I already knew who took them. I always know who did it when something disappears in the house lately. It's my 20 month old son, Hezekiah. The boy is the very definition of mischief. Look it up in Websters, I'm sure you'll find his mug right there beside of the word. His mind is always wandering, trying to find the next thing to get into. I narrowed my inquisition to him...."ZEEKIE (my nickname for him) WHAT DID YOU DO WITH MOMMY'S CANDLESTICKS?" Immediately he got down on his hands and knees like he was searching for them. He's 1 which means he has the memory of an 80 year old so he probably didn't even remember taking them. I looked everywhere I could think...in the toy box, in the trash, under the coffee table, behind the couch (I did find 2 missing sippy cups there), upstairs, downstairs...they were nowhere to be found. Like I said, I could easily make new ones, but for some reason, this just irritated me. Anyhow, I quickly forgot about it in the chaos of changing diapers, getting dinner on the table, and clearing the dining room table of my craft clutter. When I lifted Zeke up to put him in his high chair for dinner, I found one of them. The poor thing (the candle, I mean) was all crumbled up and stuffed into his high chair seat along with 2 clothes pins and a kids bowling ball. Yeah, that makes total sense now!
Silly me. Why didn't I think to look there? It's so obvious of a place to hide them!
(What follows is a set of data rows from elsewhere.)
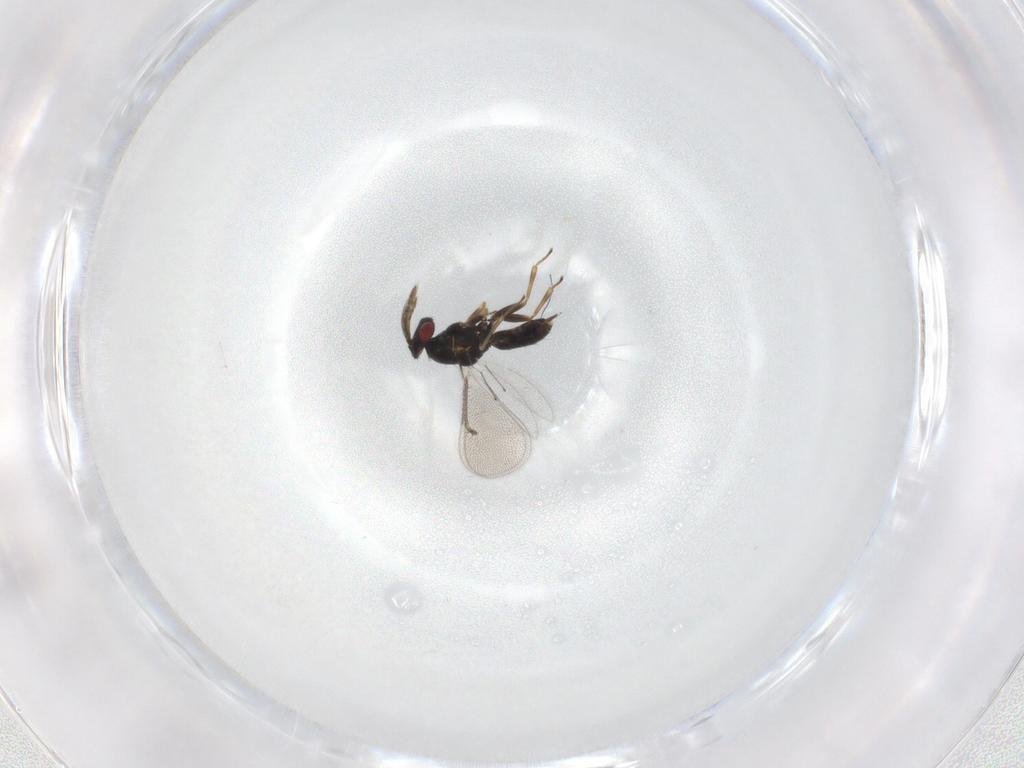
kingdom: Animalia
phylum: Arthropoda
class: Insecta
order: Hymenoptera
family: Eulophidae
Mystery solved. Well, not quite. The other one is still missing. Eh, I'm sure I'll find it in the most obvious spot of all when I'm not even looking, like probably in my underwear drawer!






So, I have this thing. Yes, another pet peeve. I think this makes 10 that I've told you about since starting my blog. It has to do with the toilet paper in the bathroom. First of all, I like it to be "over" not "under." And secondly, men...when the roll is empty, don't just get a new one out and sit it on top of the old one. Change it. Replace the dang thing! Throw the old one away! But in 10 years of marriage, my hunka hunka handsome hubby hasn't learned that it bothers me. I'm not complaining. Actually it makes me chuckle each time he does it now. It only slightly bothers me, but not enough to....let's say....make him suffer for it (wink wink). So what do you think I saw when I walked into the bathroom this evening? Yep, you guessed it! A new roll of toilet paper resting atop the old empty cardboard tube. Oh well, I'll choose my battles. This one is no biggie.


Now, leaving dirty dishwater in the sink...that's a biggie. But not this one.
OK, I'm done rambling for now. I'm off to make more candles. Have a great day!